» **Exercise data**
────

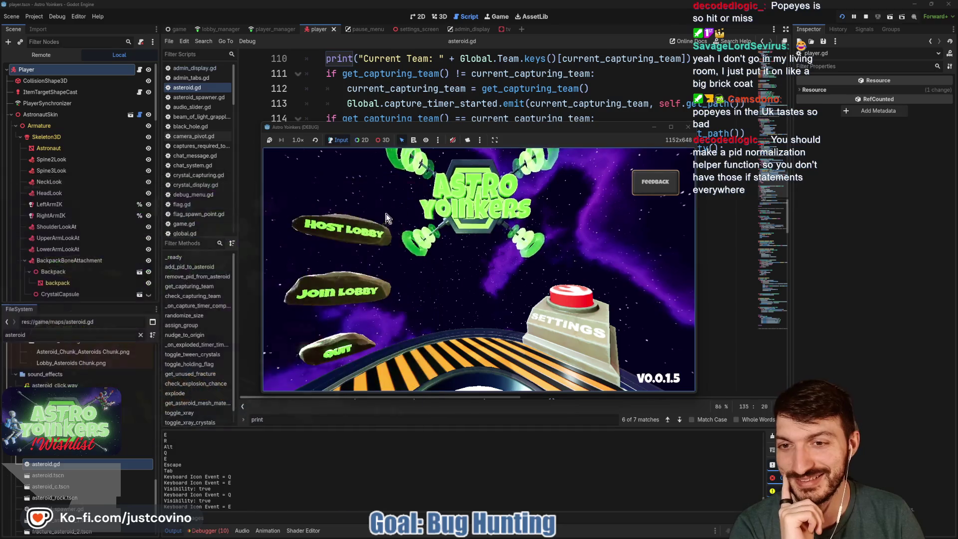
# - Host a new lobby from the game's main menu
pyautogui.click(351, 231)
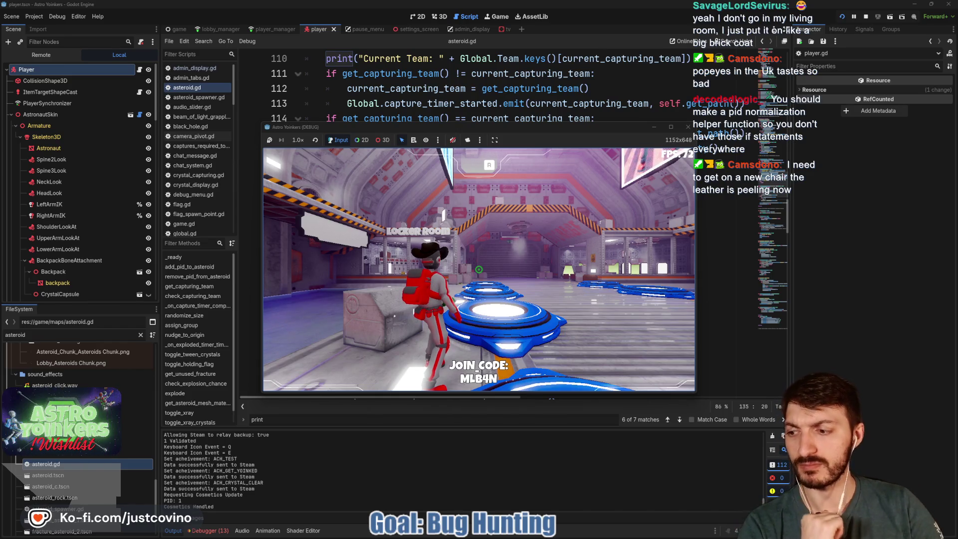
# - Ready up the character on the pad with W to start the test match
pyautogui.press('w')
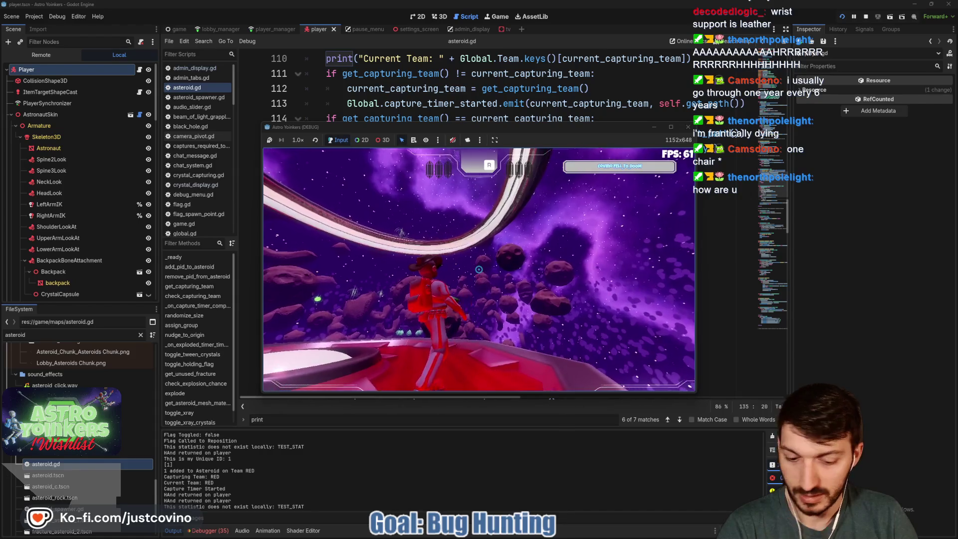
# - Stop the game, review Session 2's errors, clear them, and collapse the bottom panel
pyautogui.press('F8')
pyautogui.click(217, 530)
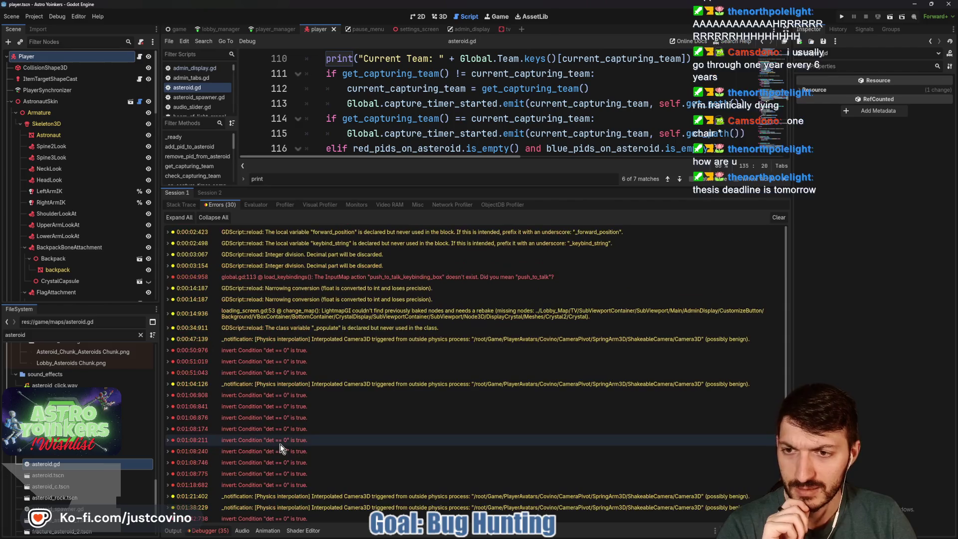
pyautogui.click(215, 194)
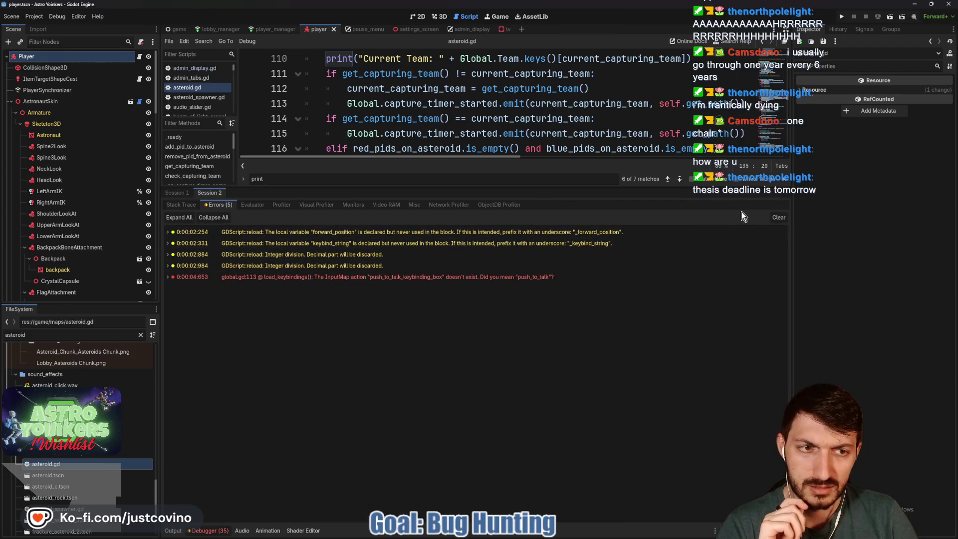
pyautogui.click(780, 218)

────

» **Task objective**
Reproduce the records above exactly, but only from the line containing "# - Ready up" through the last line, both included, and without any pictures.

» **Output for this exercise**
# - Ready up the character on the pad with W to start the test match
pyautogui.press('w')
# - Stop the game, review Session 2's errors, clear them, and collapse the bottom panel
pyautogui.press('F8')
pyautogui.click(217, 530)
pyautogui.click(215, 194)
pyautogui.click(780, 218)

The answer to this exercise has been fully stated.